Norms are especially important in markets where the marginal cost of delivering the good or service is really low. How much should image processing software cost? What about a movie ticket? In commodity markets with no marginal cost and many competitors, rational economics would predict that the price would go to zero. But of course, in many markets, it doesn’t. That’s because industry leaders set a standard and deliver goods that feel fairly priced, so people don’t seek inferior substitutes in other markets.

If you’re unknown and making a digital good, it makes a lot of sense to charge zero, because it’s free marketing, a powerful way to spread your reputation. But the second digital good you make, presuming it’s worth paying for, ought to have no substitute, and thus your pricing strategy is very different.

And every marketer must consider network effects. What really creates a lack of substitution is the fact that, due to connections made and stories told, there are no substitutes. If you want to send a fax to someone with a fax machine, you can’t buy a typewriter. If you want to share files in Photoshop format, well, then, you’re going to have to pay for Photoshop. Money well spent to create the value a network provides.

And for anyone who seeks to offer a good or a service that costs more than the good-enough commodity substitute, we have to understand and embrace the fact that we are in the business of making luxury goods.

Bottled water is an example. A luxury good doesn’t have to be for the wealthy–in this case, it’s a product with an historically available (and largely free) substitute, and yet many people buy it. And it’s worth noting that in most places, a norm for the price of bottled water exists, a norm that’s high enough for everyone in the chain to make a profit and to lead to ubiquitous distribution.

Consider the market for ebooks. David Streitfeld, writing in the Times, quotes George Orwell: 

“It is of course a great mistake to imagine that cheap books are good for the book trade,” he wrote. “Actually it is just the other way about … The cheaper books become, the less money is spent on books.”

“If our book consumption remains as low as it has been,” he wrote, “at least let us admit that it is because reading is a less exciting pastime than going to the dogs, the pictures or the pub, and not because books, whether bought or borrowed, are too expensive.”

It’s surprising but true that now, books and ebooks are a luxury good, something that (if we’re considering all the ways we have to spend time) has many substitutes, costs more than it should, is better than it needs to be and most of all, has a network effect that allows us to tell ourselves and other people a story about what kind of person we are.

Lowering the price of ebooks won’t increase the number of people who read them much, as evidenced by how many free ebooks aren’t read by everyone (a viral video might be seen by five hundred to a thousand times as many people as a viral ebook).
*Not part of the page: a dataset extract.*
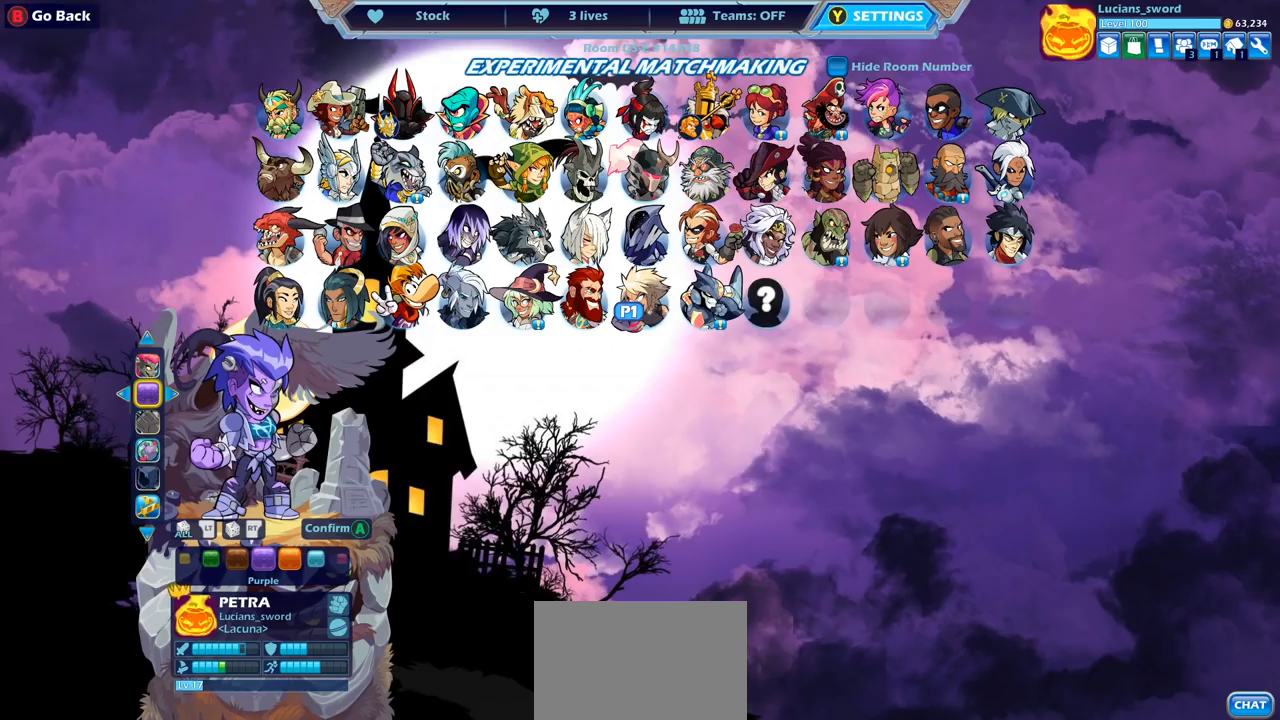
{"buttons": [], "left_stick": "center", "right_stick": "center", "events": [[200, "DPAD_LEFT", "down"], [317, "DPAD_LEFT", "up"]]}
Increasing the urgency, the network effect and the quality (and setting a new, higher norm that allows that) will serve the people who love books in the long run and the short urn.

Booksellers will only be able to do their best work (and enable their industry) when they acknowledge and embrace that this is a luxury good, not something for everyone (most people in the US buy one book a year) but something for people who realize that for the right book, there is no substitute. 

Email and web surfing are a free substitute for reading, even when it comes to reading books that are priced at zero. This blog and many others compete with books every day. There is no price at which everyone will start reading books. Instead, we have to set a norm, figure out a price that (having nothing to do with the cost of delivering one more unit) enables the creation of a powerful stream of goods worth talking about.

That norm elevates a platform for great work.